─── INFORMATION PROVIDED

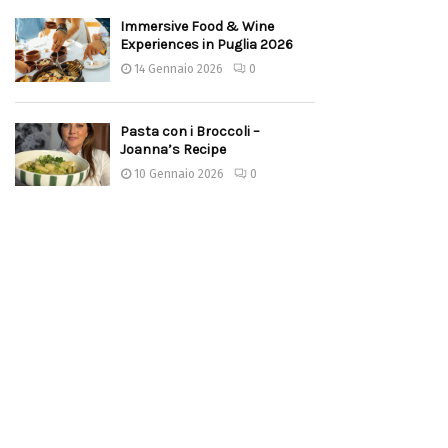
Immersive Food & Wine
Experiences in Puglia 2026
14 Gennaio 2026
0
Pasta con i Broccoli –
Joanna’s Recipe
10 Gennaio 2026
0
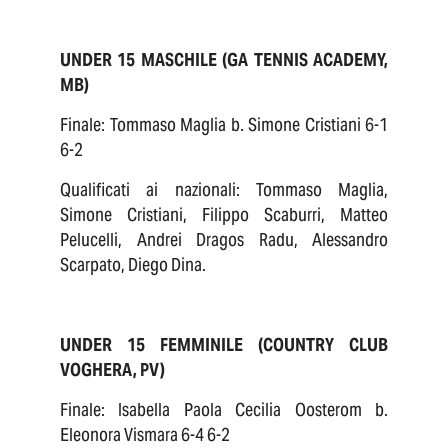
UNDER 15 MASCHILE (GA TENNIS ACADEMY,
MB)
Finale: Tommaso Maglia b. Simone Cristiani 6-1
6-2
Qualificati ai nazionali: Tommaso Maglia,
Simone Cristiani, Filippo Scaburri, Matteo
Pelucelli, Andrei Dragos Radu, Alessandro
Scarpato, Diego Dina.
UNDER 15 FEMMINILE (COUNTRY CLUB
VOGHERA, PV)
Finale: Isabella Paola Cecilia Oosterom b.
Eleonora Vismara 6-4 6-2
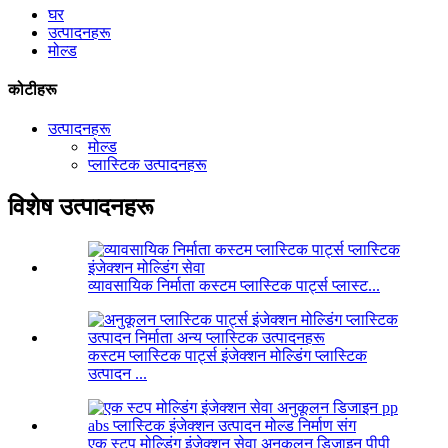
घर
उत्पादनहरू
मोल्ड
कोटीहरू
उत्पादनहरू
मोल्ड
प्लास्टिक उत्पादनहरू
विशेष उत्पादनहरू
व्यावसायिक निर्माता कस्टम प्लास्टिक पार्ट्स प्लास्ट...
कस्टम प्लास्टिक पार्ट्स इंजेक्शन मोल्डिंग प्लास्टिक
उत्पादन ...
एक स्टप मोल्डिंग इंजेक्शन सेवा अनुकूलन डिजाइन पीपी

──────

**EXERCISE DESCRIPTION**
Write out the text of the listing again, switching each "Finale" to "Final" and keeping everything else as it stands. Leave the pictures out.

**ANSWER TO THE EXERCISE**
Immersive Food & Wine
Experiences in Puglia 2026
14 Gennaio 2026
0
Pasta con i Broccoli –
Joanna’s Recipe
10 Gennaio 2026
0
UNDER 15 MASCHILE (GA TENNIS ACADEMY,
MB)
Final: Tommaso Maglia b. Simone Cristiani 6-1
6-2
Qualificati ai nazionali: Tommaso Maglia,
Simone Cristiani, Filippo Scaburri, Matteo
Pelucelli, Andrei Dragos Radu, Alessandro
Scarpato, Diego Dina.
UNDER 15 FEMMINILE (COUNTRY CLUB
VOGHERA, PV)
Final: Isabella Paola Cecilia Oosterom b.
Eleonora Vismara 6-4 6-2
घर
उत्पादनहरू
मोल्ड
कोटीहरू
उत्पादनहरू
मोल्ड
प्लास्टिक उत्पादनहरू
विशेष उत्पादनहरू
व्यावसायिक निर्माता कस्टम प्लास्टिक पार्ट्स प्लास्ट...
कस्टम प्लास्टिक पार्ट्स इंजेक्शन मोल्डिंग प्लास्टिक
उत्पादन ...
एक स्टप मोल्डिंग इंजेक्शन सेवा अनुकूलन डिजाइन पीपी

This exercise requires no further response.